_YOUR GOAL_
Pull each line containing "Mail" from the data.

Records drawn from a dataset

▼

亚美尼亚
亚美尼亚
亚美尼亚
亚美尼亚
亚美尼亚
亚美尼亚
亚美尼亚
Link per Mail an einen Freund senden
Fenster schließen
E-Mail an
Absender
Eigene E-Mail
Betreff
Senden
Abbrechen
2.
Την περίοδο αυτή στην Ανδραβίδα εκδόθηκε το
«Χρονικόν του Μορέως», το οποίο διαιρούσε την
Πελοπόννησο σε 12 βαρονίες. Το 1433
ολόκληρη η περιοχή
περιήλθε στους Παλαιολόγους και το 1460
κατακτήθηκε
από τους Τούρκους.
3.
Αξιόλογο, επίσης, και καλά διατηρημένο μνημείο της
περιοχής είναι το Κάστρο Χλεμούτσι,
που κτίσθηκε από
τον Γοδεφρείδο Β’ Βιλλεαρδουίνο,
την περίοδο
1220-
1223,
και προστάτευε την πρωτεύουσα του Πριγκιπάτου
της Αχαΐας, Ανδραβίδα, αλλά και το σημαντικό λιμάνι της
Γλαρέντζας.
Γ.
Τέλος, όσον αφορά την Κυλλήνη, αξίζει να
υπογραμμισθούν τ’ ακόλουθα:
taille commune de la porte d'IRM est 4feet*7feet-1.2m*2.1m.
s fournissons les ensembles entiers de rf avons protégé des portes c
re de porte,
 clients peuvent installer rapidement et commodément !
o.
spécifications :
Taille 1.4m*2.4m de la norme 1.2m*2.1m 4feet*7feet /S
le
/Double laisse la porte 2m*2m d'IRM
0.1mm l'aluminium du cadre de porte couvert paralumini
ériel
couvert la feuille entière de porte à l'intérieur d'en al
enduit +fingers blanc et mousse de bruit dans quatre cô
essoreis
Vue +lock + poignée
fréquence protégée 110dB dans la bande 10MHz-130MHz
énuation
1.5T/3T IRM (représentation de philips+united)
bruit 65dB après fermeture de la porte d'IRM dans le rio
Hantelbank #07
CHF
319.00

▲
▼

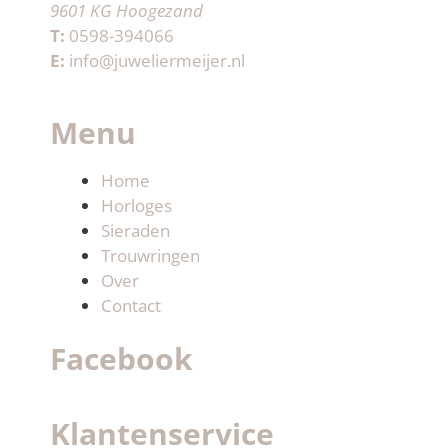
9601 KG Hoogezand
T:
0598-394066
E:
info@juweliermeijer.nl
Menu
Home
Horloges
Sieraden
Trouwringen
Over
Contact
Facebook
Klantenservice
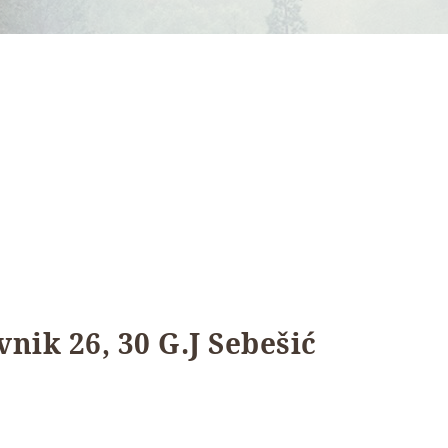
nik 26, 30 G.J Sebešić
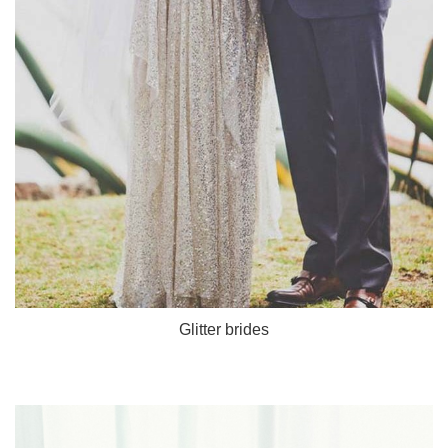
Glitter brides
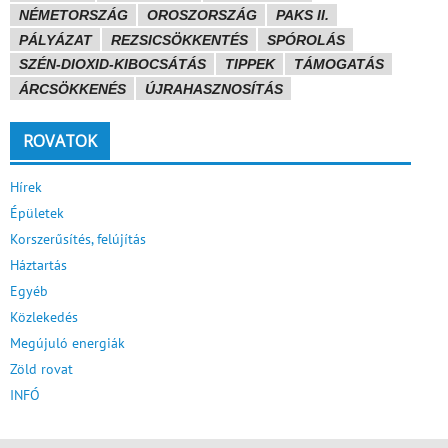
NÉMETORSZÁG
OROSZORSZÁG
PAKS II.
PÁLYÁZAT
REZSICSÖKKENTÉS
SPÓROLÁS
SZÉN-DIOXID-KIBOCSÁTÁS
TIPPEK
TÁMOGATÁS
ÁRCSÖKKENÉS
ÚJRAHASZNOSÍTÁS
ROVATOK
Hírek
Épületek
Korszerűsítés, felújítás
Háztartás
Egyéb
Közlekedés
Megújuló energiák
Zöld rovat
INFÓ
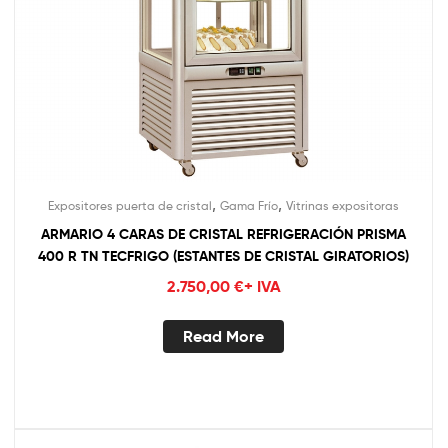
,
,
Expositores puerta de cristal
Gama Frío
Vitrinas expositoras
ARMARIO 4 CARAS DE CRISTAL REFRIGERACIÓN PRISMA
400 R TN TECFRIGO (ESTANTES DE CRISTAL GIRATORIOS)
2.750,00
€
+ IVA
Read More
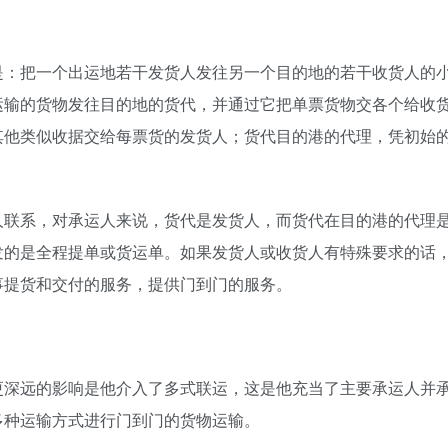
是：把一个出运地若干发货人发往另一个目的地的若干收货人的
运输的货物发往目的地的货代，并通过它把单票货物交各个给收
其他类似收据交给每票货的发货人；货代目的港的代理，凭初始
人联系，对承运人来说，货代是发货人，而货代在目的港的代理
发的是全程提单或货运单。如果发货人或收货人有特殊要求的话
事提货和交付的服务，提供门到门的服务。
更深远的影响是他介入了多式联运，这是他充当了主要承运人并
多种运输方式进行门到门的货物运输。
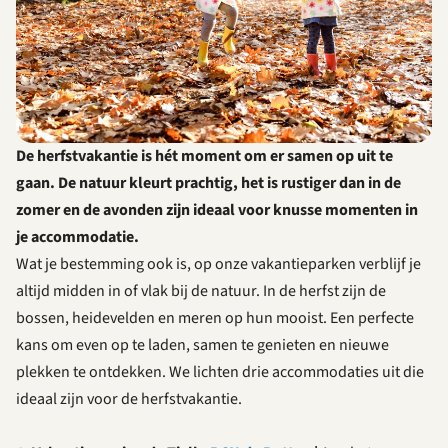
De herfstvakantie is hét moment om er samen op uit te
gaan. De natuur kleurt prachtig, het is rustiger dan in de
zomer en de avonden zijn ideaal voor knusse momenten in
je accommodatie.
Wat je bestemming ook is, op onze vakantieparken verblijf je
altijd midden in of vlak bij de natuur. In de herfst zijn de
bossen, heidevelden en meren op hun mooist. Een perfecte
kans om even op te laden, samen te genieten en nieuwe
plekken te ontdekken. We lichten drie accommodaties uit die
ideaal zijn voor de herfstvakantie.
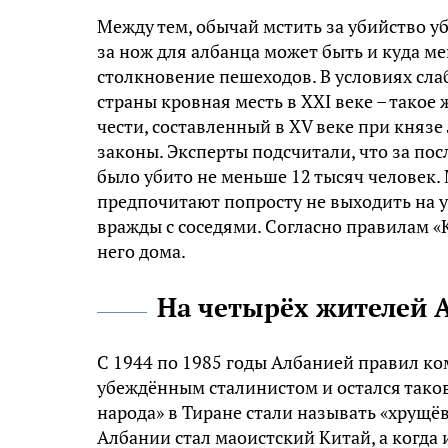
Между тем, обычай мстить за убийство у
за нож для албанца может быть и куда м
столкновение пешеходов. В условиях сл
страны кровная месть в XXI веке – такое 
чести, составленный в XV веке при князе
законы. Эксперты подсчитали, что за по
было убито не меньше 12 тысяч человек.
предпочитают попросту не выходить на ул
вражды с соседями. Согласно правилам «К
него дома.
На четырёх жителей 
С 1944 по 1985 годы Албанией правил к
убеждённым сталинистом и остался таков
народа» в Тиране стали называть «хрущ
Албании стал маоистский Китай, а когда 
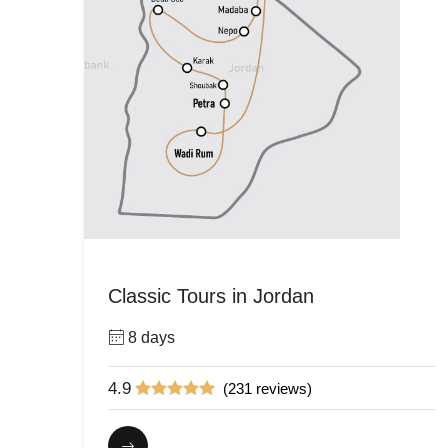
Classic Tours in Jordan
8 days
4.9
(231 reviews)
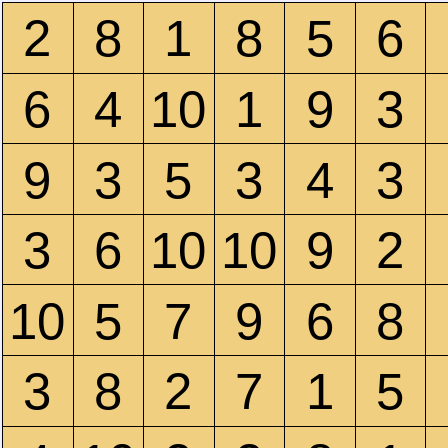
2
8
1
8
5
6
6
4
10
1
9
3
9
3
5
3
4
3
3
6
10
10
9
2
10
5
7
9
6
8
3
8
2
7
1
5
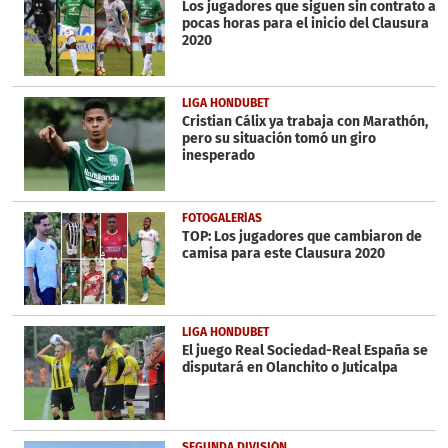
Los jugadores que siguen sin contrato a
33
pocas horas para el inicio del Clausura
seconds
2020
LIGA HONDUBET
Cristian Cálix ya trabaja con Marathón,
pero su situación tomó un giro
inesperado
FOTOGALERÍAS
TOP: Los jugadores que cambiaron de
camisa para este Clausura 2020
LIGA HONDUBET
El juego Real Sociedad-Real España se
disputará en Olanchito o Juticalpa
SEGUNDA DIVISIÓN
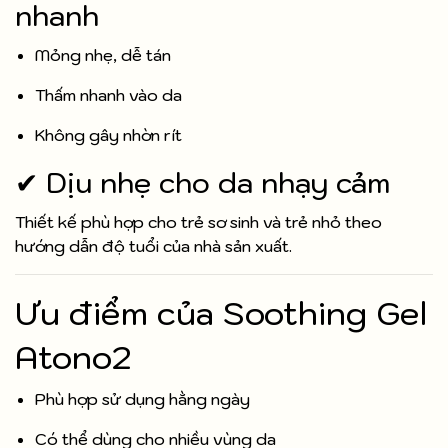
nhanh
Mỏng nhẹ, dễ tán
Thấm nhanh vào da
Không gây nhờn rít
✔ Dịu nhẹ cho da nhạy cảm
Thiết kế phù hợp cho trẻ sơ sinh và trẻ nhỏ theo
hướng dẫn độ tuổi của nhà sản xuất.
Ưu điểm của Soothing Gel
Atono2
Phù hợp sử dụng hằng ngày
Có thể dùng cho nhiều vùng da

▲
▼

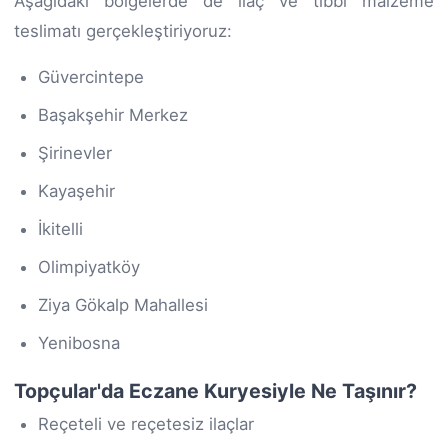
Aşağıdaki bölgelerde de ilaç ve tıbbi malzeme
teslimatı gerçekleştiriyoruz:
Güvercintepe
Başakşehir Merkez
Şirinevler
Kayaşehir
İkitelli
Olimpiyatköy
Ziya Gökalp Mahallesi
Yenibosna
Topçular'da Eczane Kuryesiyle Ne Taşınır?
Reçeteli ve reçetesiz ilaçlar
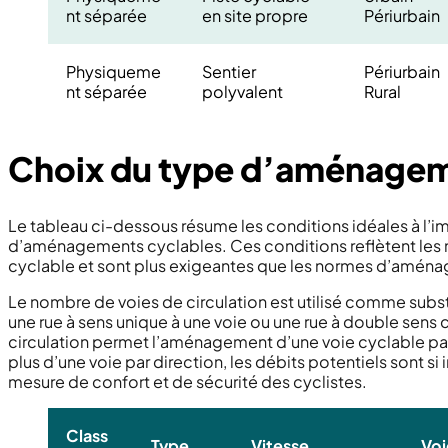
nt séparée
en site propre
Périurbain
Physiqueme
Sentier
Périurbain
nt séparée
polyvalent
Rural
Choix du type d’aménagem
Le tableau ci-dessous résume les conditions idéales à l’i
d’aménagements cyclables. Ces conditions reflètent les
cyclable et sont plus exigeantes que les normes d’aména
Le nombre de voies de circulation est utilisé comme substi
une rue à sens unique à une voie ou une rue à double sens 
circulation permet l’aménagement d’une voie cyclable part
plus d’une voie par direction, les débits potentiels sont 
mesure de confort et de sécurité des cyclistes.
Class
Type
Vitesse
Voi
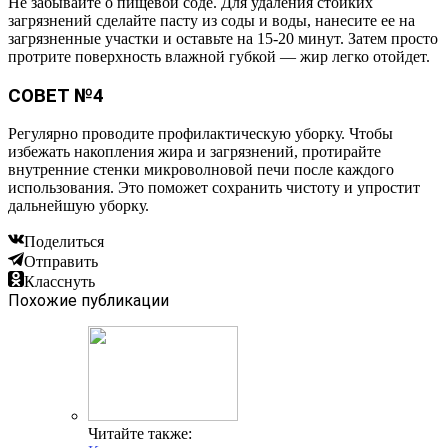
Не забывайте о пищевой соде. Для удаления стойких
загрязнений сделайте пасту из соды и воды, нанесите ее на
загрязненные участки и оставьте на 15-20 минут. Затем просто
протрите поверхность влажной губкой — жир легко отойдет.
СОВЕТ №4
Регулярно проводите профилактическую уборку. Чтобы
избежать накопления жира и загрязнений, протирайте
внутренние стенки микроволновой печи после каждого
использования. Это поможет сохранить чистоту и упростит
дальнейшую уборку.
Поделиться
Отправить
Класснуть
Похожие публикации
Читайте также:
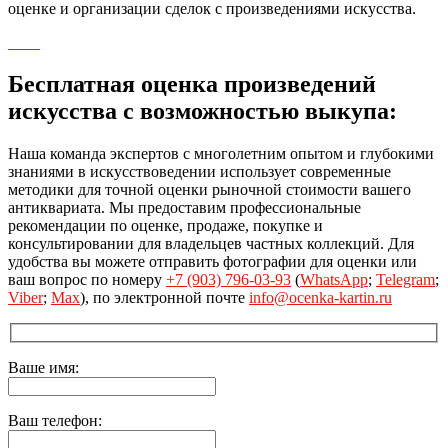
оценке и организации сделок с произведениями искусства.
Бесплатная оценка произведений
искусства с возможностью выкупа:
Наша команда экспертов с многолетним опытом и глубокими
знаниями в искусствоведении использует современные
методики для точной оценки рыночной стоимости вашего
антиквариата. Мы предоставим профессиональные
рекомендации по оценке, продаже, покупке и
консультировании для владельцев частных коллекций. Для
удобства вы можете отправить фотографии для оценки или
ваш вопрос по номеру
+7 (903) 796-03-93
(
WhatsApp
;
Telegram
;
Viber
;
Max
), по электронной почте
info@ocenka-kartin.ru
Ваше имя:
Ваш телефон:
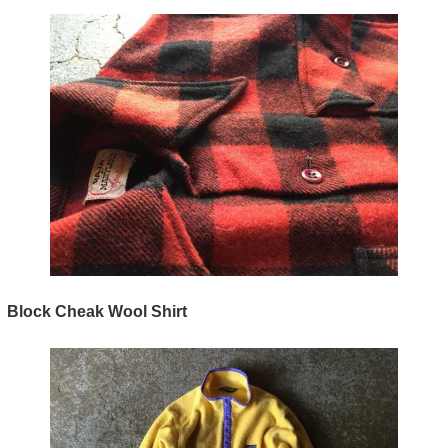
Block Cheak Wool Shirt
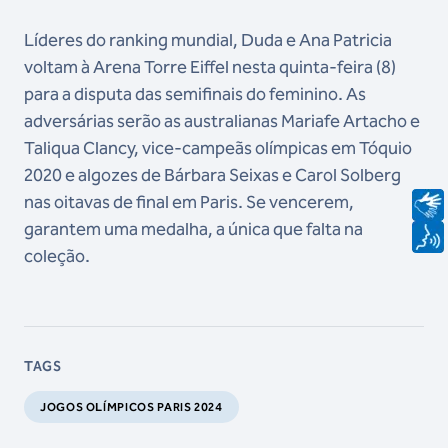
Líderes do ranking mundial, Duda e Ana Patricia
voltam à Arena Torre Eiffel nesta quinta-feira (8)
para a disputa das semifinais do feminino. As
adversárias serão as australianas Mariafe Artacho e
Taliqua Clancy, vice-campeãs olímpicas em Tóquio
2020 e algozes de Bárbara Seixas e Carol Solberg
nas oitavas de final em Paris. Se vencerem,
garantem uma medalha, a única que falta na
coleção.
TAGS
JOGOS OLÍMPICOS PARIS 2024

▲

_SOLUTION TO THE PROBLEM_
Link per Mail an einen Freund senden
E-Mail an
Eigene E-Mail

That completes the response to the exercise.